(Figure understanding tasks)
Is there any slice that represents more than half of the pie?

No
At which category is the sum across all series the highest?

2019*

JOB ITEM ▸
Copy all of the records above line for line, changing nothing.

WRITTEN RESPONSE ▸
Is there any slice that represents more than half of the pie?

No
At which category is the sum across all series the highest?

2019*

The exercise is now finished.